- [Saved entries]
------------------------

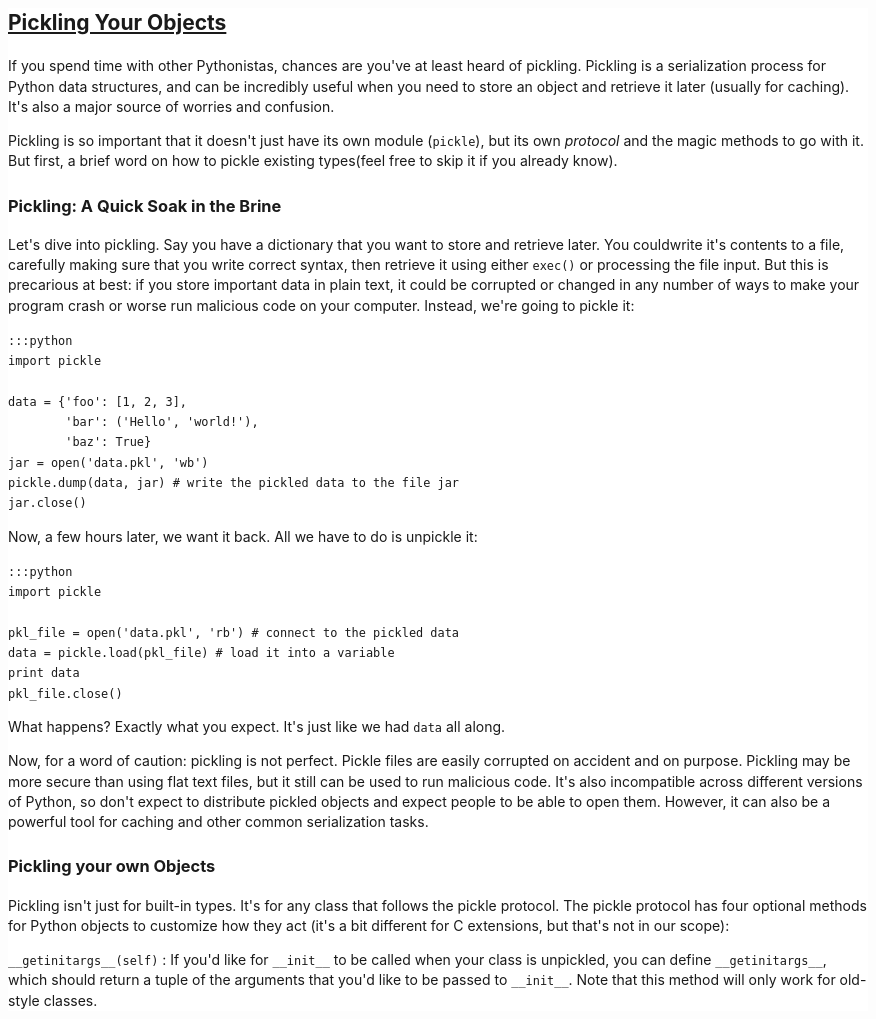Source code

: ## <a id="pickling" href="#pickling">Pickling Your Objects</a>

If you spend time with other Pythonistas, chances are you've at least heard of pickling. Pickling is a serialization process for Python data structures, and can be incredibly useful when you need to store an object and retrieve it later (usually for caching). It's also a major source of worries and confusion.

Pickling is so important that it doesn't just have its own module (`pickle`), but its own _protocol_ and the magic methods to go with it. But first, a brief word on how to pickle existing types(feel free to skip it if you already know).

### Pickling: A Quick Soak in the Brine

Let's dive into pickling. Say you have a dictionary that you want to store and retrieve later. You couldwrite it's contents to a file, carefully making sure that you write correct syntax, then retrieve it using either `exec()` or processing the file input. But this is precarious at best: if you store important data in plain text, it could be corrupted or changed in any number of ways to make your program crash or worse run malicious code on your computer. Instead, we're going to pickle it:

    :::python
    import pickle

    data = {'foo': [1, 2, 3],
            'bar': ('Hello', 'world!'),
            'baz': True}
    jar = open('data.pkl', 'wb')
    pickle.dump(data, jar) # write the pickled data to the file jar
    jar.close()

Now, a few hours later, we want it back. All we have to do is unpickle it:

    :::python
    import pickle

    pkl_file = open('data.pkl', 'rb') # connect to the pickled data
    data = pickle.load(pkl_file) # load it into a variable
    print data
    pkl_file.close()

What happens? Exactly what you expect. It's just like we had `data` all along.

Now, for a word of caution: pickling is not perfect. Pickle files are easily corrupted on accident and on purpose. Pickling may be more secure than using flat text files, but it still can be used to run malicious code. It's also incompatible across different versions of Python, so don't expect to distribute pickled objects and expect people to be able to open them. However, it can also be a powerful tool for caching and other common serialization tasks.

### Pickling your own Objects

Pickling isn't just for built-in types. It's for any class that follows the pickle protocol. The pickle protocol has four optional methods for Python objects to customize how they act (it's a bit different for C extensions, but that's not in our scope):

`__getinitargs__(self)`
:    If you'd like for `__init__` to be called when your class is unpickled, you can define `__getinitargs__`, which should return a tuple of the arguments that you'd like to be passed to  `__init__`. Note that this method will only work for old-style classes.
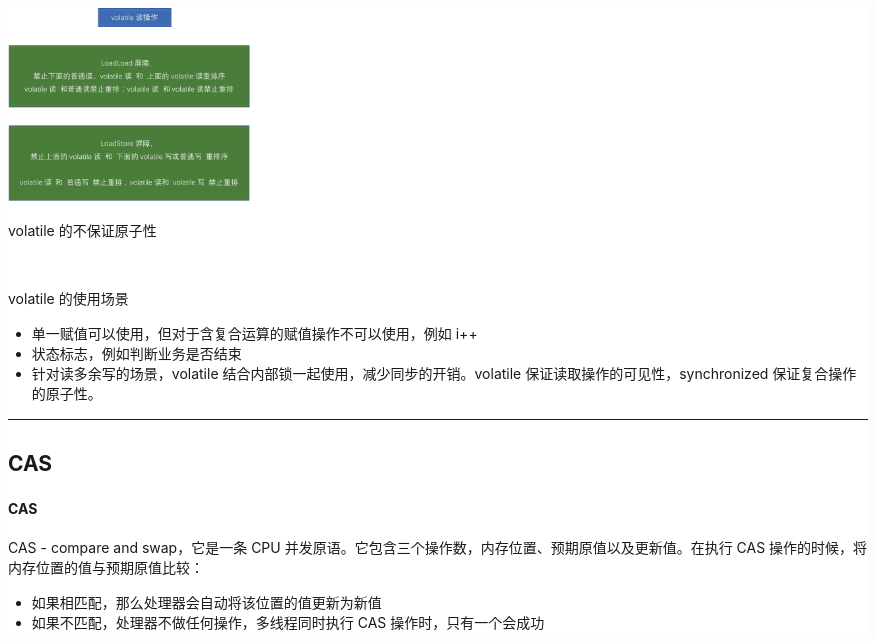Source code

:   <img src="img/volatile 读操作.jpeg" style="zoom: 33%;" />



<br>

volatile 的不保证原子性

<br>

volatile 的使用场景

- 单一赋值可以使用，但对于含复合运算的赋值操作不可以使用，例如 i++
- 状态标志，例如判断业务是否结束
- 针对读多余写的场景，volatile 结合内部锁一起使用，减少同步的开销。volatile 保证读取操作的可见性，synchronized 保证复合操作的原子性。

---

## CAS

#### CAS

CAS - compare and swap，它是一条 CPU 并发原语。它包含三个操作数，内存位置、预期原值以及更新值。在执行 CAS 操作的时候，将内存位置的值与预期原值比较：

- 如果相匹配，那么处理器会自动将该位置的值更新为新值
- 如果不匹配，处理器不做任何操作，多线程同时执行 CAS 操作时，只有一个会成功
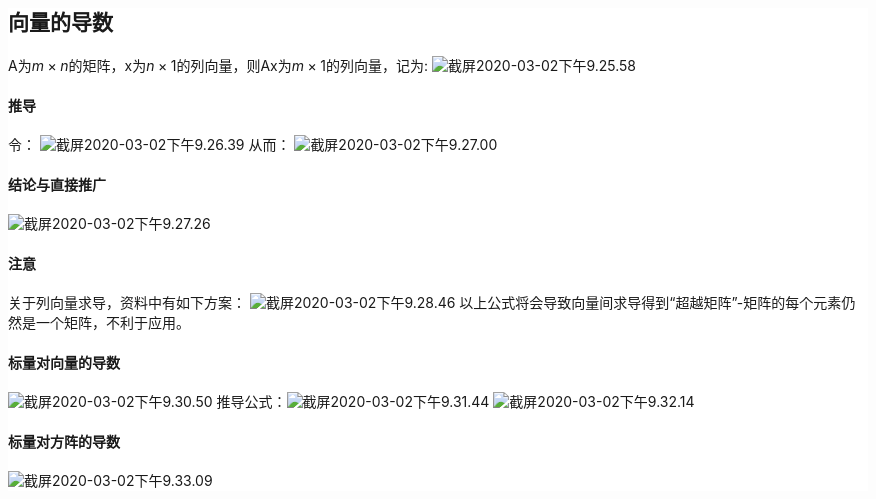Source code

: ## 向量的导数

A为$m\times n$的矩阵，x为$n \times1$的列向量，则Ax为$m\times1$的列向量，记为:
![截屏2020-03-02下午9.25.58](https://img.wush.cc/16311014148282.png?imageView2/0/format/webp/q/80)

#### 推导

令：
![截屏2020-03-02下午9.26.39](https://img.wush.cc/16311014156554.png?imageView2/0/format/webp/q/80)
从而：
![截屏2020-03-02下午9.27.00](https://img.wush.cc/16311014155944.png?imageView2/0/format/webp/q/80)

#### 结论与直接推广

![截屏2020-03-02下午9.27.26](https://img.wush.cc/16311014157208.png?imageView2/0/format/webp/q/80)

#### 注意

关于列向量求导，资料中有如下方案：
![截屏2020-03-02下午9.28.46](https://img.wush.cc/16311014157563.png?imageView2/0/format/webp/q/80)
以上公式将会导致向量间求导得到“超越矩阵”-矩阵的每个元素仍然是一个矩阵，不利于应用。

#### 标量对向量的导数

![截屏2020-03-02下午9.30.50](https://img.wush.cc/16311014157366.png?imageView2/0/format/webp/q/80)
推导公式：![截屏2020-03-02下午9.31.44](https://img.wush.cc/16311014156893.png?imageView2/0/format/webp/q/80)
![截屏2020-03-02下午9.32.14](https://img.wush.cc/16311014157903.png?imageView2/0/format/webp/q/80)

#### 标量对方阵的导数

![截屏2020-03-02下午9.33.09](https://img.wush.cc/16311014158201.png?imageView2/0/format/webp/q/80)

------------------------

- [Your task]
Search the entries for the string "want". Copy every line that has it.

- [Output for this task]
Let's dive into pickling. Say you have a dictionary that you want to store and retrieve later. You couldwrite it's contents to a file, carefully making sure that you write correct syntax, then retrieve it using either `exec()` or processing the file input. But this is precarious at best: if you store important data in plain text, it could be corrupted or changed in any number of ways to make your program crash or worse run malicious code on your computer. Instead, we're going to pickle it:
Now, a few hours later, we want it back. All we have to do is unpickle it:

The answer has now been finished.